- Born: November 1, 1913 Independence, Kansas, U.S.
- Died: May 7, 2010 (aged 96) Los Angeles, California, U.S.
- Education: Texas Tech University
- Occupations: Actress, philanthropist
- Spouses: ; Tex Thornton ​ ​(m. 1937; died 1981)​ ; Eric Small ​(m. 2005)​

= Flora L. Thornton =

American actress (1913–2010)

Flora Laney Thornton (November 1, 1913 – May 7, 2010) was an American actress and philanthropist.

==Biography==
===Early life===
Flora Laney was born on November 1, 1913, in Independence, Kansas. She was the daughter of Charles W. and Effie M. (Smith) Laney. She moved with her family to Fort Worth, Texas, where she attended Texas Tech University. She majored in nutrition and clothing design. She later moved to New York to study voice.

===Career===
She appeared in two Broadway musicals, May Wine and White Horse Inn.

===Philanthropy===
She served on the board of regents of Pepperdine University. She also served a seven year term at the Library of Congress Trust Fund Board. She supported the University of Southern California School of Music, the USC/Norris comprehensive cancer center, and the Library Foundation of Los Angeles. Following Thornton's contribution of $25 million to the School of Music in 1999, the USC Board of Trustees renamed the School of Music to USC Thornton School of Music. She also donated to the Keck School of Medicine of USC, Pepperdine University, the Walt Disney Concert Hall, the Los Angeles Music Center, and the Los Angeles Opera.

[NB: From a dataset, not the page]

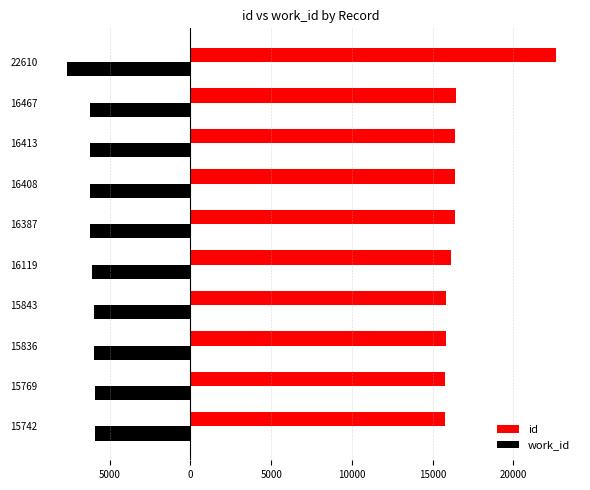

What is the difference between the maximum and minimum values in the work_id series?

1733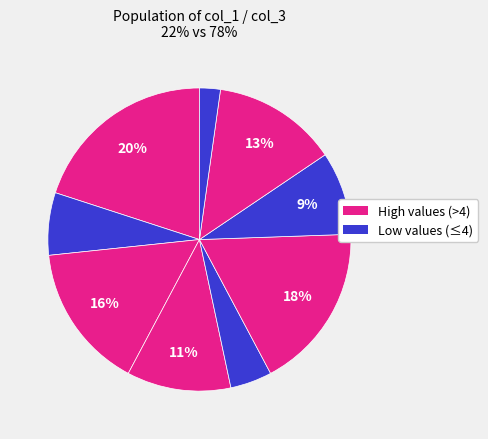

Does any single category account for the majority?

No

Her support to the Los Angeles Opera made her a life trustee and Founding Angel in 1989. She partnered with Plácido Domingo, the company's general director, to establish the Domingo-Thornton Young Artist Program. "Identifying and encouraging talented young artists with enormous potential is essential to the future of opera," Thornton said at the time. Thornton also served nine years on the board of the Santa Fe Opera. Her contribution helped organize a scholarship fund to the Music Academy of the West in Montecito.

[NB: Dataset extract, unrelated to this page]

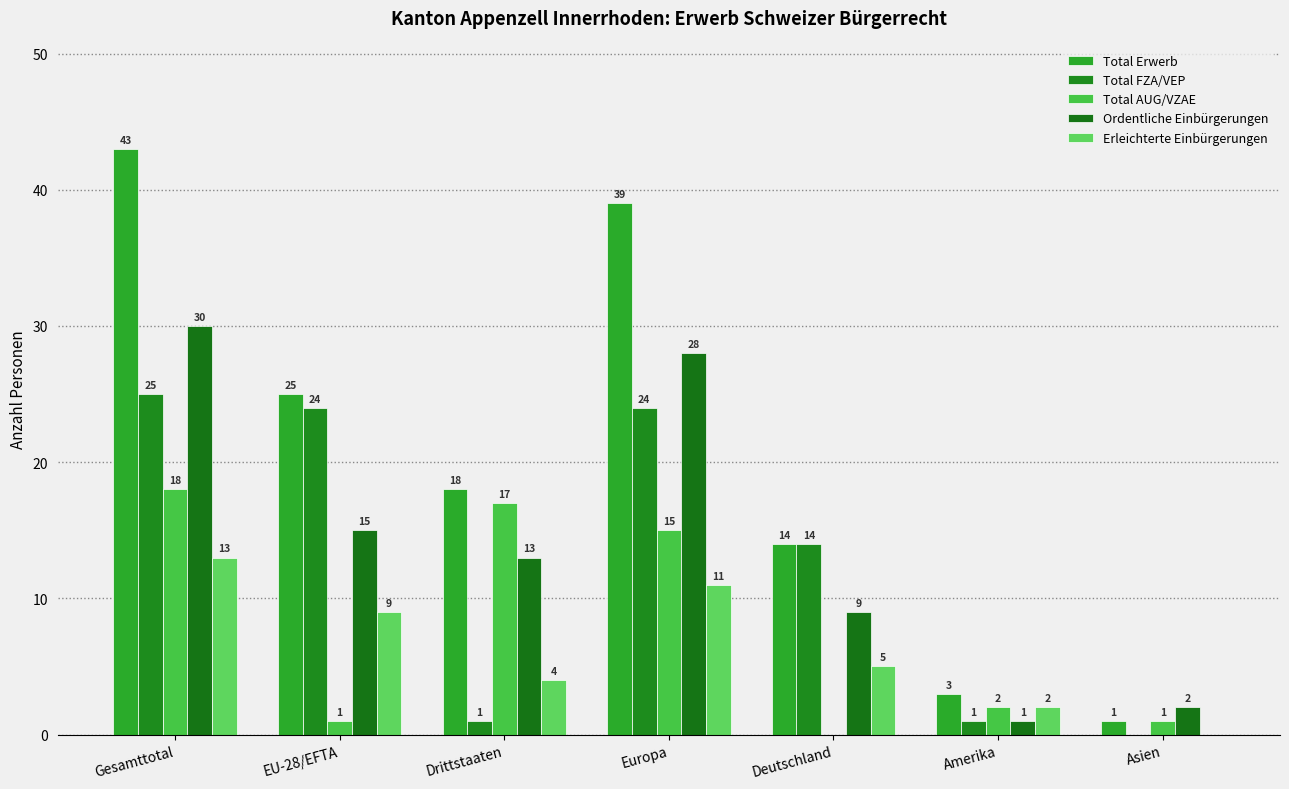

How many positive values does the Total AUG/VZAE series have?

6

She established the Flora L. Thornton Foundation, which supports philanthropic programs which help make local-world communities a better place to live. With her second husband, she supported the National Multiple Sclerosis Society Programs, which led to the establishment of the Eric Small Centers for Optimal Living, for people with multiple sclerosis and similar diseases.

===Personal life===
She married her first husband, Tex Thornton, in 1937. They were married for 44 years until his death in 1981. She remarried in 2005 to Eric Small.

===Death===
She died of pulmonary disease at her home in Holmby Hills on May 7, 2010. Her service was held at All Saints Church in Beverly Hills, California.